Jerusalem Post editor questioned over Qatargate says he was ‘so naive’

Jerusalem Post Editor Zvika Klein speaks to Channel 12 news, April 5, 2025 (Channel 12 Screenshot)
Jerusalem Post Editor Zvika Klein speaks to Channel 12 news, April 5, 2025 (Channel 12 Screenshot)

Zvika Klein, the editor-in-chief of The Jerusalem Post who was questioned last by police as a suspect in the Qatargate case, says he was very “naive.”

“As time goes by, I go over the conversations. I was so naive,” he tells Army Radio.

“It’s a delusional situation in which people who work with the prime minister [also take into account] the interests of a different country,” he says.

“I know other journalists who [spokesman] Eli Feldstein was in contact with who believed they were receiving a [news] item from the prime minister. It’s very disturbing,” he says.

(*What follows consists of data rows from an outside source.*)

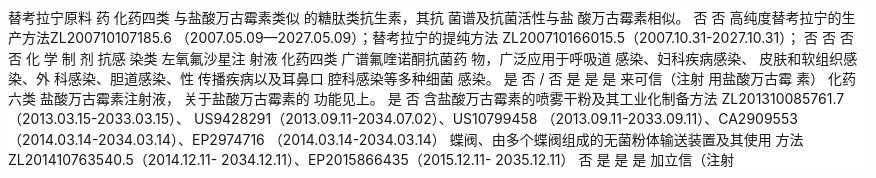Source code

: 替考拉宁原料
药
化药四类
与盐酸万古霉素类似
的糖肽类抗生素，其抗
菌谱及抗菌活性与盐
酸万古霉素相似。
否
否
高纯度替考拉宁的生产方法ZL200710107185.6
（2007.05.09—2027.05.09）；替考拉宁的提纯方法
ZL200710166015.5（2007.10.31-2027.10.31）；
否
否
否
否
化
学
制
剂
抗感
染类
左氧氟沙星注
射液
化药四类
广谱氟喹诺酮抗菌药
物，广泛应用于呼吸道
感染、妇科疾病感染、
皮肤和软组织感染、外
科感染、胆道感染、性
传播疾病以及耳鼻口
腔科感染等多种细菌
感染。
是
否
/
否
是
是
是
来可信（注射
用盐酸万古霉
素）
化药六类
盐酸万古霉素注射液，
关于盐酸万古霉素的
功能见上。
是
否
含盐酸万古霉素的喷雾干粉及其工业化制备方法
ZL201310085761.7（2013.03.15-2033.03.15）、
US9428291（2013.09.11-2034.07.02）、US10799458
（2013.09.11-2033.09.11）、CA2909553
（2014.03.14-2034.03.14）、EP2974716
（2014.03.14-2034.03.14）
蝶阀、由多个蝶阀组成的无菌粉体输送装置及其使用
方法ZL201410763540.5（2014.12.11-
2034.12.11）、EP2015866435（2015.12.11-
2035.12.11）
否
是
是
是
加立信（注射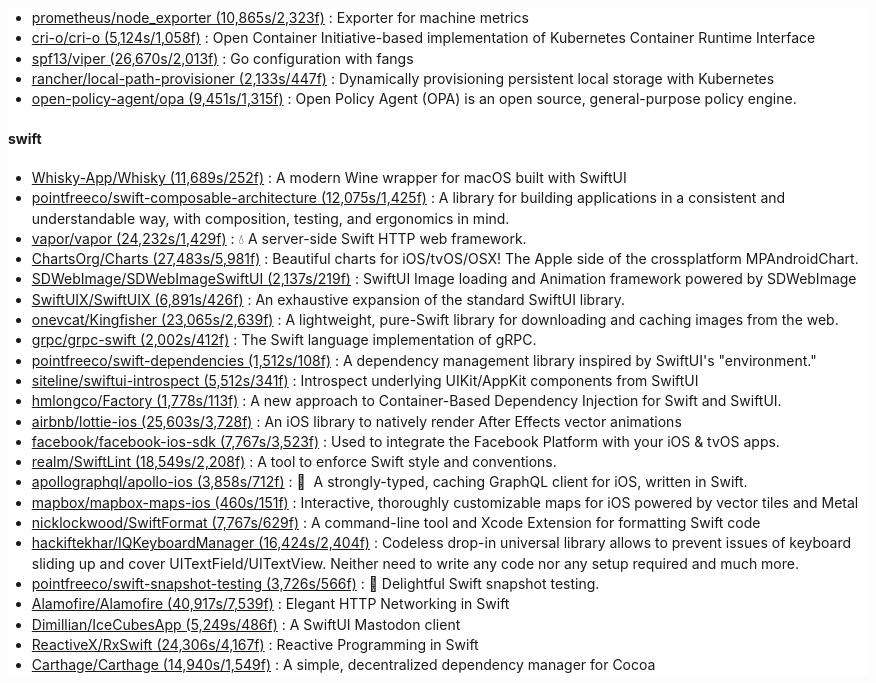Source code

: * [prometheus/node_exporter (10,865s/2,323f)](https://github.com/prometheus/node_exporter) : Exporter for machine metrics
* [cri-o/cri-o (5,124s/1,058f)](https://github.com/cri-o/cri-o) : Open Container Initiative-based implementation of Kubernetes Container Runtime Interface
* [spf13/viper (26,670s/2,013f)](https://github.com/spf13/viper) : Go configuration with fangs
* [rancher/local-path-provisioner (2,133s/447f)](https://github.com/rancher/local-path-provisioner) : Dynamically provisioning persistent local storage with Kubernetes
* [open-policy-agent/opa (9,451s/1,315f)](https://github.com/open-policy-agent/opa) : Open Policy Agent (OPA) is an open source, general-purpose policy engine.

#### swift
* [Whisky-App/Whisky (11,689s/252f)](https://github.com/Whisky-App/Whisky) : A modern Wine wrapper for macOS built with SwiftUI
* [pointfreeco/swift-composable-architecture (12,075s/1,425f)](https://github.com/pointfreeco/swift-composable-architecture) : A library for building applications in a consistent and understandable way, with composition, testing, and ergonomics in mind.
* [vapor/vapor (24,232s/1,429f)](https://github.com/vapor/vapor) : 💧 A server-side Swift HTTP web framework.
* [ChartsOrg/Charts (27,483s/5,981f)](https://github.com/ChartsOrg/Charts) : Beautiful charts for iOS/tvOS/OSX! The Apple side of the crossplatform MPAndroidChart.
* [SDWebImage/SDWebImageSwiftUI (2,137s/219f)](https://github.com/SDWebImage/SDWebImageSwiftUI) : SwiftUI Image loading and Animation framework powered by SDWebImage
* [SwiftUIX/SwiftUIX (6,891s/426f)](https://github.com/SwiftUIX/SwiftUIX) : An exhaustive expansion of the standard SwiftUI library.
* [onevcat/Kingfisher (23,065s/2,639f)](https://github.com/onevcat/Kingfisher) : A lightweight, pure-Swift library for downloading and caching images from the web.
* [grpc/grpc-swift (2,002s/412f)](https://github.com/grpc/grpc-swift) : The Swift language implementation of gRPC.
* [pointfreeco/swift-dependencies (1,512s/108f)](https://github.com/pointfreeco/swift-dependencies) : A dependency management library inspired by SwiftUI's "environment."
* [siteline/swiftui-introspect (5,512s/341f)](https://github.com/siteline/swiftui-introspect) : Introspect underlying UIKit/AppKit components from SwiftUI
* [hmlongco/Factory (1,778s/113f)](https://github.com/hmlongco/Factory) : A new approach to Container-Based Dependency Injection for Swift and SwiftUI.
* [airbnb/lottie-ios (25,603s/3,728f)](https://github.com/airbnb/lottie-ios) : An iOS library to natively render After Effects vector animations
* [facebook/facebook-ios-sdk (7,767s/3,523f)](https://github.com/facebook/facebook-ios-sdk) : Used to integrate the Facebook Platform with your iOS & tvOS apps.
* [realm/SwiftLint (18,549s/2,208f)](https://github.com/realm/SwiftLint) : A tool to enforce Swift style and conventions.
* [apollographql/apollo-ios (3,858s/712f)](https://github.com/apollographql/apollo-ios) : 📱  A strongly-typed, caching GraphQL client for iOS, written in Swift.
* [mapbox/mapbox-maps-ios (460s/151f)](https://github.com/mapbox/mapbox-maps-ios) : Interactive, thoroughly customizable maps for iOS powered by vector tiles and Metal
* [nicklockwood/SwiftFormat (7,767s/629f)](https://github.com/nicklockwood/SwiftFormat) : A command-line tool and Xcode Extension for formatting Swift code
* [hackiftekhar/IQKeyboardManager (16,424s/2,404f)](https://github.com/hackiftekhar/IQKeyboardManager) : Codeless drop-in universal library allows to prevent issues of keyboard sliding up and cover UITextField/UITextView. Neither need to write any code nor any setup required and much more.
* [pointfreeco/swift-snapshot-testing (3,726s/566f)](https://github.com/pointfreeco/swift-snapshot-testing) : 📸 Delightful Swift snapshot testing.
* [Alamofire/Alamofire (40,917s/7,539f)](https://github.com/Alamofire/Alamofire) : Elegant HTTP Networking in Swift
* [Dimillian/IceCubesApp (5,249s/486f)](https://github.com/Dimillian/IceCubesApp) : A SwiftUI Mastodon client
* [ReactiveX/RxSwift (24,306s/4,167f)](https://github.com/ReactiveX/RxSwift) : Reactive Programming in Swift
* [Carthage/Carthage (14,940s/1,549f)](https://github.com/Carthage/Carthage) : A simple, decentralized dependency manager for Cocoa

The Qatargate affair involves suspicions that two aides to Netanyahu, senior adviser Jonatan Urich and former spokesman Feldstein, committed multiple offenses tied to their alleged work for a pro-Qatar lobbying firm, including contact with a foreign agent and a series of corruption allegations involving lobbyists and businessmen. Urich is in custody, and Feldstein is under house arrest. Police also want to question a third aide, Yisrael Einhorn, who currently lives in Serbia.

At a hearing on Tuesday regarding the detention of Urich and Feldstein, police indicated that they suspect Urich and others — while spreading pro-Qatar messaging — framed the information as having originated from senior Israeli officials in the Prime Minister’s Office. “Urich relayed messages to the media on behalf of the Prime Minister’s Office. The messages were [originally] conveyed by an entity that maintains ties to and is funded by the state of Qatar, and they were presented as messages originating from a political or security source,” a police investigator reportedly said in court.

Klein was summoned to give testimony in the case on Monday and then cautioned as a suspect. He was initially released to house arrest, but this restriction was canceled on Thursday. He has decried his arrest and denied any involvement in the affair.

Other journalists have also given testimony, but only as witnesses.